Speaking about the kind of churn happening in the South, this year, the region has already witnessed the launch of four channels: entertainment and music channel Tamil Thirai, Sun Network‘s movies and music channels Aditya in Telugu and Kiran in Malayalam and Amrita TV, a general entertainment channel again in Malayalam.
DTH is also an area where production houses look to cash in. "Regional language programming will continue to play a significant role in television content scenario for us. The arrival of DTH platforms will also spruce up the demand for quality content in Hindi as well as regional language segments," points out UTV director operations & finance Ronald D‘Mello.

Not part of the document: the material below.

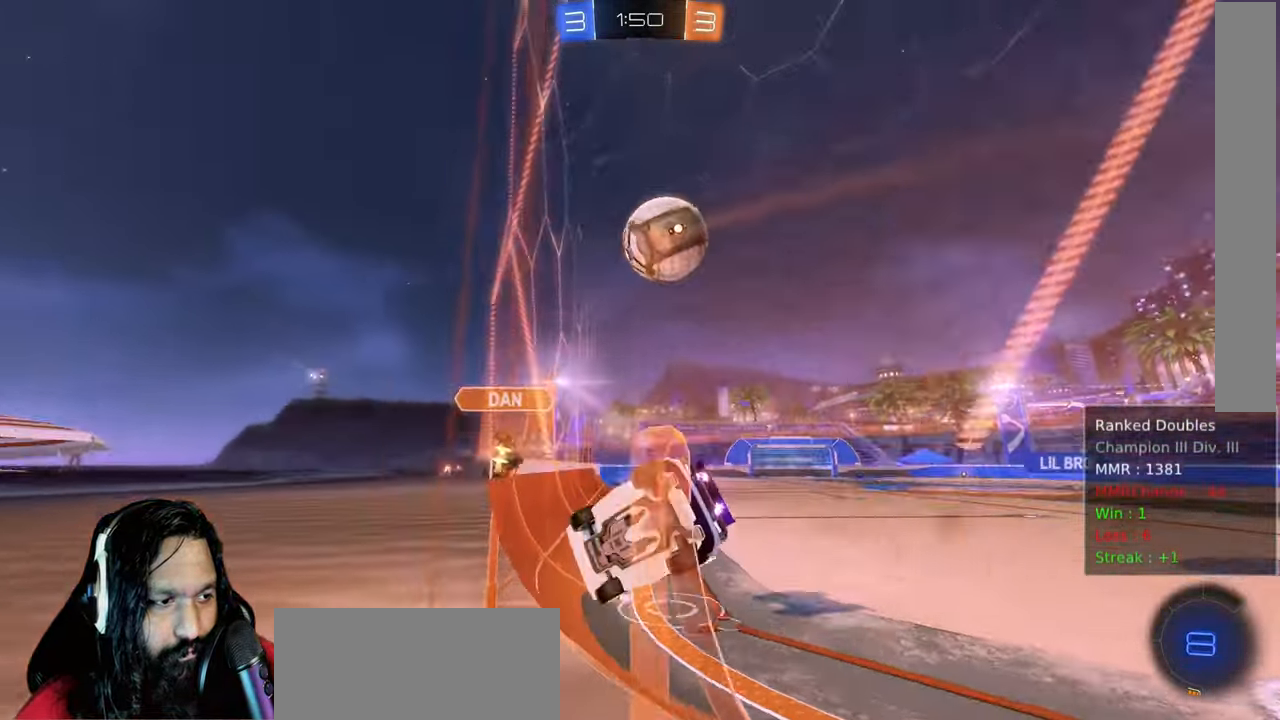
Gameplay with a controller (PlayStation layout); each line is a JSON object with the inputs held at the frame after it. "events" lists button and stick changes between this image and that frame as [ms after this image, input, new state], when the widget could be followed in between. Not read: L3.
{"buttons": ["CROSS", "CIRCLE", "L1", "R2"], "left_stick": "down-left", "right_stick": "center", "events": [[17, "left_stick", "center"], [267, "CIRCLE", "down"], [400, "CROSS", "down"], [417, "left_stick", "down-left"], [450, "L1", "down"]]}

D‘Mello says, all put together - including production and airtime sales - UTV contributes four to five hours per week for Southern television. "We have various projects in discussion stage with Sun TV Group for their Tamil, Kannada, Telugu and Malayalam channels. We may do a show for the soon-to-be launched satellite cable channel GCV also. Speaking about airtime sales, more such opportunities are being discussed with various South based producers," he offers on the future plans. While UTV and Balaji have an exclusive deal with Sun Network, Creative Eye is associated with Vijay TV. Creative Eye is currently producing a Monday - Thursday show Kanmani on the channel. The production house says its forte - mythology - is also in good demand among regional channels.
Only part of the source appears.